(Itemized modification records)
[Start of Attachment]

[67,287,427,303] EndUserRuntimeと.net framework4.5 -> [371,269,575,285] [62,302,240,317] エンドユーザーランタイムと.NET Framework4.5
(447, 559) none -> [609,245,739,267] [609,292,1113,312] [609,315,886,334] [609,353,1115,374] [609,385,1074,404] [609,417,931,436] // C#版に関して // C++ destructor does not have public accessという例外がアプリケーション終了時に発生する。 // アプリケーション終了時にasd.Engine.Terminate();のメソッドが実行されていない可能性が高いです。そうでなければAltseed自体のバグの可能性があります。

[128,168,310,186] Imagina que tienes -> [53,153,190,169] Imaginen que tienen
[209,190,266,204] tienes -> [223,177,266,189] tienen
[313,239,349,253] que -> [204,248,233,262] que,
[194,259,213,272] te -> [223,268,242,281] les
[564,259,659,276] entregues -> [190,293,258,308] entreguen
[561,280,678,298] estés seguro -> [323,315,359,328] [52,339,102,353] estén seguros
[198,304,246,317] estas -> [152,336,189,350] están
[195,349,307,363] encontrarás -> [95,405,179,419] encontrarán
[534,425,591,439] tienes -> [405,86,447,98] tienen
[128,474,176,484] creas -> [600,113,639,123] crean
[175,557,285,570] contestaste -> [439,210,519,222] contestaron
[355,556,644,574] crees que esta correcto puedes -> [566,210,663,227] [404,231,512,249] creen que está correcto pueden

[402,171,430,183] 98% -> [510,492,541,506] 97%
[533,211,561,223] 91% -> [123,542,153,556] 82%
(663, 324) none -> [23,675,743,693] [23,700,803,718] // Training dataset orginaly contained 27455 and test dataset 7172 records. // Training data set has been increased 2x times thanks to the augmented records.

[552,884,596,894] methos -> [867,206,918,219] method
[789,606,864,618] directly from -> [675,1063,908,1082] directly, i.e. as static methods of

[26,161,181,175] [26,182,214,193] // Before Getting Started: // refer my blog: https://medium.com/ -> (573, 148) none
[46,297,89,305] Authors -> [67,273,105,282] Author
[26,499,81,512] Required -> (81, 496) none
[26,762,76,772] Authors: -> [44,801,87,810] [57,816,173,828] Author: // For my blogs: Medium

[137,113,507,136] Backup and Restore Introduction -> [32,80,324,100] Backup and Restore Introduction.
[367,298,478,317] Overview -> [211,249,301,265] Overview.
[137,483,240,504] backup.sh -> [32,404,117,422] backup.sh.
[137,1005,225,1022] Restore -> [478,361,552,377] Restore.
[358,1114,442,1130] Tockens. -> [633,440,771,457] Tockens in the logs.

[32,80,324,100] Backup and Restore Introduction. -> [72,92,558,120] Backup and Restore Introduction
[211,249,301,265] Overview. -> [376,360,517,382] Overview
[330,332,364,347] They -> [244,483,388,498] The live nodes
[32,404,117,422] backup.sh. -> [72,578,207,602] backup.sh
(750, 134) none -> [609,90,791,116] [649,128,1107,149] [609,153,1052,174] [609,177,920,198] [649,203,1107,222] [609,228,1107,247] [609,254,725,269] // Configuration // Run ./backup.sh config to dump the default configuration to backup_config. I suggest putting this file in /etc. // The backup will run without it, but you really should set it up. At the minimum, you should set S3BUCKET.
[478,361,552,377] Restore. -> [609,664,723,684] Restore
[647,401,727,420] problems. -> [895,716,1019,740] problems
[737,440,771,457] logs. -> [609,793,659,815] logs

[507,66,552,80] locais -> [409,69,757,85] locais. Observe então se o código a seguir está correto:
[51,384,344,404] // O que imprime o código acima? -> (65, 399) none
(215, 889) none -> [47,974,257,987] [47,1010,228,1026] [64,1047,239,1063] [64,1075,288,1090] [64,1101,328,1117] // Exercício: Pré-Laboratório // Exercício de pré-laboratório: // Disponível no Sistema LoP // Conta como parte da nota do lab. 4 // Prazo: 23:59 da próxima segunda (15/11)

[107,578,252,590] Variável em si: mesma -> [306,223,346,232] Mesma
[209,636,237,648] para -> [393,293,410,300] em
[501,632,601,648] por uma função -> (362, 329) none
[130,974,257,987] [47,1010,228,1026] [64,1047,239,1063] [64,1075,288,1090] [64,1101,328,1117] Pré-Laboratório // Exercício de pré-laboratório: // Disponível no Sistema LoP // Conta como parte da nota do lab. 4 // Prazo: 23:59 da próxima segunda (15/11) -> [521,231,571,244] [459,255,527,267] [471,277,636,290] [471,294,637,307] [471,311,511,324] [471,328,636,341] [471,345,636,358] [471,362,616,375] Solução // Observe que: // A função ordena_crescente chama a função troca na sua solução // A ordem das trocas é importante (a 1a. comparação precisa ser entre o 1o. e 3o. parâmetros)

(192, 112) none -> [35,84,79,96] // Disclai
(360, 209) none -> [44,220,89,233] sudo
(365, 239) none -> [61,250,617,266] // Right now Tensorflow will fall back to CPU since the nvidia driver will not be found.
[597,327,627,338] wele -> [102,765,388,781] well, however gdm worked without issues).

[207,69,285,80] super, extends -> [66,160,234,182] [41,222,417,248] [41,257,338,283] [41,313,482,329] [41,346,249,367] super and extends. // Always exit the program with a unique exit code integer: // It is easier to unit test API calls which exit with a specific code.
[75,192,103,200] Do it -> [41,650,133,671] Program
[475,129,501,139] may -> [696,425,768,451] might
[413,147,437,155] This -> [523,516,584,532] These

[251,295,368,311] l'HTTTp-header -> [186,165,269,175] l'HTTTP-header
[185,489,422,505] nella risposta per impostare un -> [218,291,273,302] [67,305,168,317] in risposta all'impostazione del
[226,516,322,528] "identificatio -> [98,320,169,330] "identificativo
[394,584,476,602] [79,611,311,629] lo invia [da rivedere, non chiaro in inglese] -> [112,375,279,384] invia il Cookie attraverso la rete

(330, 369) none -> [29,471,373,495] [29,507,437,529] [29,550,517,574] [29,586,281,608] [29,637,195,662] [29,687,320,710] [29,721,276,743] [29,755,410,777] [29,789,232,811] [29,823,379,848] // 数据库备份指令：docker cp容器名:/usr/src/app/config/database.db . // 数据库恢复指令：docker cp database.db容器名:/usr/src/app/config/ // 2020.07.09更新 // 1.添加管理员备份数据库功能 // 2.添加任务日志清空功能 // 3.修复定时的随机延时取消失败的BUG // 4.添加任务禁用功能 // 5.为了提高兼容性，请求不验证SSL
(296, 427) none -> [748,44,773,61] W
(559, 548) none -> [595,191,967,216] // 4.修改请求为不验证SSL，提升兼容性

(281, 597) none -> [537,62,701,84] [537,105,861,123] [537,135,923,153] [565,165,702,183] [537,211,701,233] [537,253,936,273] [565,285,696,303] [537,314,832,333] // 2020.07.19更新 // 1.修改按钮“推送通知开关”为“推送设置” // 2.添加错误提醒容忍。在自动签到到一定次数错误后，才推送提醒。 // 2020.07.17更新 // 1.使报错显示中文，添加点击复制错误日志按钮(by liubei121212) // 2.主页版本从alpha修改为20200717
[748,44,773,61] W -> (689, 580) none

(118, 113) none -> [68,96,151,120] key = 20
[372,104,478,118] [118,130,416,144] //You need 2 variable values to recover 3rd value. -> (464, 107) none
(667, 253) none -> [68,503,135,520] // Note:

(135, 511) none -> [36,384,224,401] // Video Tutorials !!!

[End of Attachment]

Task directions: From the records above, pull out every line containing the word "config".

Expected answer:
(750, 134) none -> [609,90,791,116] [649,128,1107,149] [609,153,1052,174] [609,177,920,198] [649,203,1107,222] [609,228,1107,247] [609,254,725,269] // Configuration // Run ./backup.sh config to dump the default configuration to backup_config. I suggest putting this file in /etc. // The backup will run without it, but you really should set it up. At the minimum, you should set S3BUCKET.
(330, 369) none -> [29,471,373,495] [29,507,437,529] [29,550,517,574] [29,586,281,608] [29,637,195,662] [29,687,320,710] [29,721,276,743] [29,755,410,777] [29,789,232,811] [29,823,379,848] // 数据库备份指令：docker cp容器名:/usr/src/app/config/database.db . // 数据库恢复指令：docker cp database.db容器名:/usr/src/app/config/ // 2020.07.09更新 // 1.添加管理员备份数据库功能 // 2.添加任务日志清空功能 // 3.修复定时的随机延时取消失败的BUG // 4.添加任务禁用功能 // 5.为了提高兼容性，请求不验证SSL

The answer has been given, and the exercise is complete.